I've been using it to correct spelling mistakes in GitHub repos sine 2016.
Most spell checkers use a list of valid words and highlighting any word in a document that is not in the word list. This method doesn't work for source code because code contains abbreviations and words joined together without spaces, a spell checker will generate too many false positives.
Codespell uses a different approach, instead of a list of valid words it has a dictionary of common misspellings.
Currently the codespell dictionary includes 34,466 known misspellings. I've contributed 300
misspellings to the dictionary.
Whenever I find an interesting open source project I run codespell to check for spelling mistakes. Most projects have spelling mistakes and I can send a pull request to fix them.
In 2019 Microsoft made the Windows calculator open
source and uploaded it to GitHub. I used codespell to find some spelling mistakes, sent them a pull request and they accepted it.
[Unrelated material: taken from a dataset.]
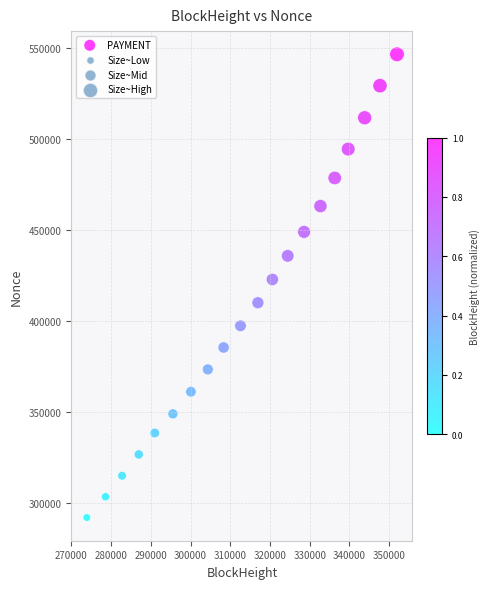

What is the range of X values (max minus min)?

78112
A great source for GitHub repos to spell check is Hacker News. Let's have a look.
[!flarum hacker news]
Hacker News has a link to forum software called Flarum. I can use codespell to look for spelling mistakes. When I'm looking for errors in a GitHub repo I don't fork
the project until I know there is a spelling mistake to fix.
edward@x1c9 ~/spelling> git clone git@github.com:flarum/flarum.git
Cloning into 'flarum'...
remote: Enumerating objects: 1338, done.
remote: Counting objects: 100% (42/42), done.
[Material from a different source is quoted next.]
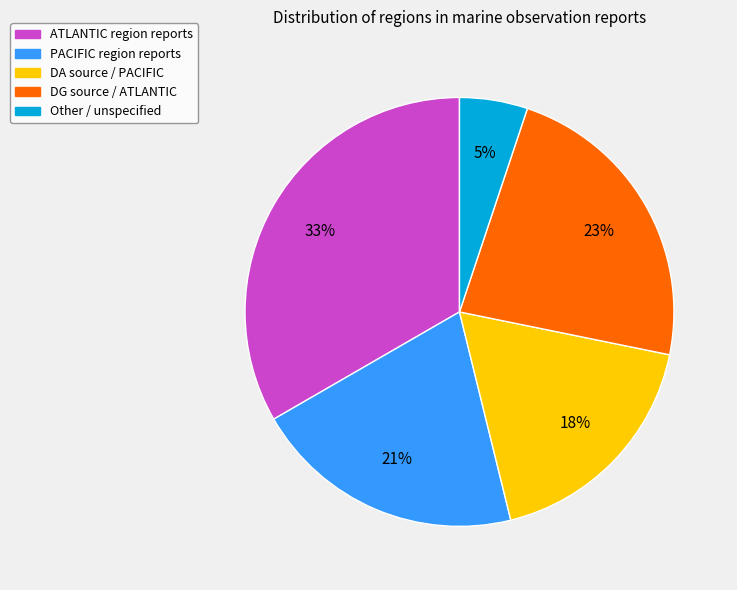

Is there any slice that represents more than half of the pie?

No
remote: Compressing objects: 100% (23/23), done.
remote: Total 1338 (delta 21), reused 36 (delta 19), pack-reused 1296
Receiving objects: 100% (1338/1338), 725.02 KiB | 1.09 MiB/s, done.
Resolving deltas: 100% (720/720), done.
edward@x1c9 ~/spelling> cd flarum/
edward@x1c9 ~/spelling/flarum (master)> codespell -q3
./public/web.config:13: sensitve ==> sensitive
edward@x1c9 ~/spelling/flarum (master)> gh repo fork
✓ Created fork EdwardBetts/flarum
? Would you like to add a remote for the fork? Yes
✓ Added remote origin
edward@x1c9 ~/spelling/flarum (master)> git checkout -b spelling
Switched to a new branch 'spelling'
edward@x1c9 ~/spelling/flarum (spelling)> codespell -q3
./public/web.config:13: sensitve ==> sensitive
edward@x1c9 ~/spelling/flarum (spelling)> codespell -q3 -w
FIXED: ./public/web.config
edward@x1c9 ~/spelling/flarum (spelling)> git commit -am "Correct spelling mistakes"
[spelling bbb04c7] Correct spelling mistakes
1 file changed, 1 insertion(+), 1 deletion(-)
edward@x1c9 ~/spelling/flarum (spelling)> git push -u origin
Enumerating objects: 7, done.
Counting objects: 100% (7/7), done.
Delta compression using up to 8 threads
Compressing objects: 100% (4/4), done.
Writing objects: 100% (4/4), 360 bytes | 360.00 KiB/s, done.
Total 4 (delta 3), reused 0 (delta 0), pack-reused 0
remote: Resolving deltas: 100% (3/3), completed with 3 local objects.
remote:
remote: Create a pull request for 'spelling' on GitHub by visiting:
remote: https://github.com/EdwardBetts/flarum/pull/new/spelling
remote:
To github.com:EdwardBetts/flarum.git
* [new branch] spelling -> spelling
branch 'spelling' set up to track 'origin/spelling'.
edward@x1c9 ~/spelling/flarum (spelling)> gh pr create
Creating pull request for EdwardBetts:spelling into master in flarum/flarum
? Title Correct spelling mistakes
? Choose a template Open a blank pull request
? Body <Received>
? What's next? Submit
https://github.com/flarum/flarum/pull/81
edward@x1c9 ~/spelling/flarum (spelling)>
That worked. I found one spelling mistake, the word "sensitive" was spelled wrong. I forked the repo, fixed the spelling mistake and submitted the fix as a pull request.
![flarum pull request](../../img/fixing-spelling-in-github-repos-using-codespell/flarum_pull_request.png)
The maintainer of Flarum accepted my pull request.
Fixing spelling mistakes in Bootstrap helped me unlocked the Mars 2020 Contributor achievements on GitHub.
![github mars badge](../../img/fixing-spelling-in-github-repos-using-codespell/github_mars_badge.png)
Why not try running codespell on your own codebase? You'll probably find some spelling mistakes to fix.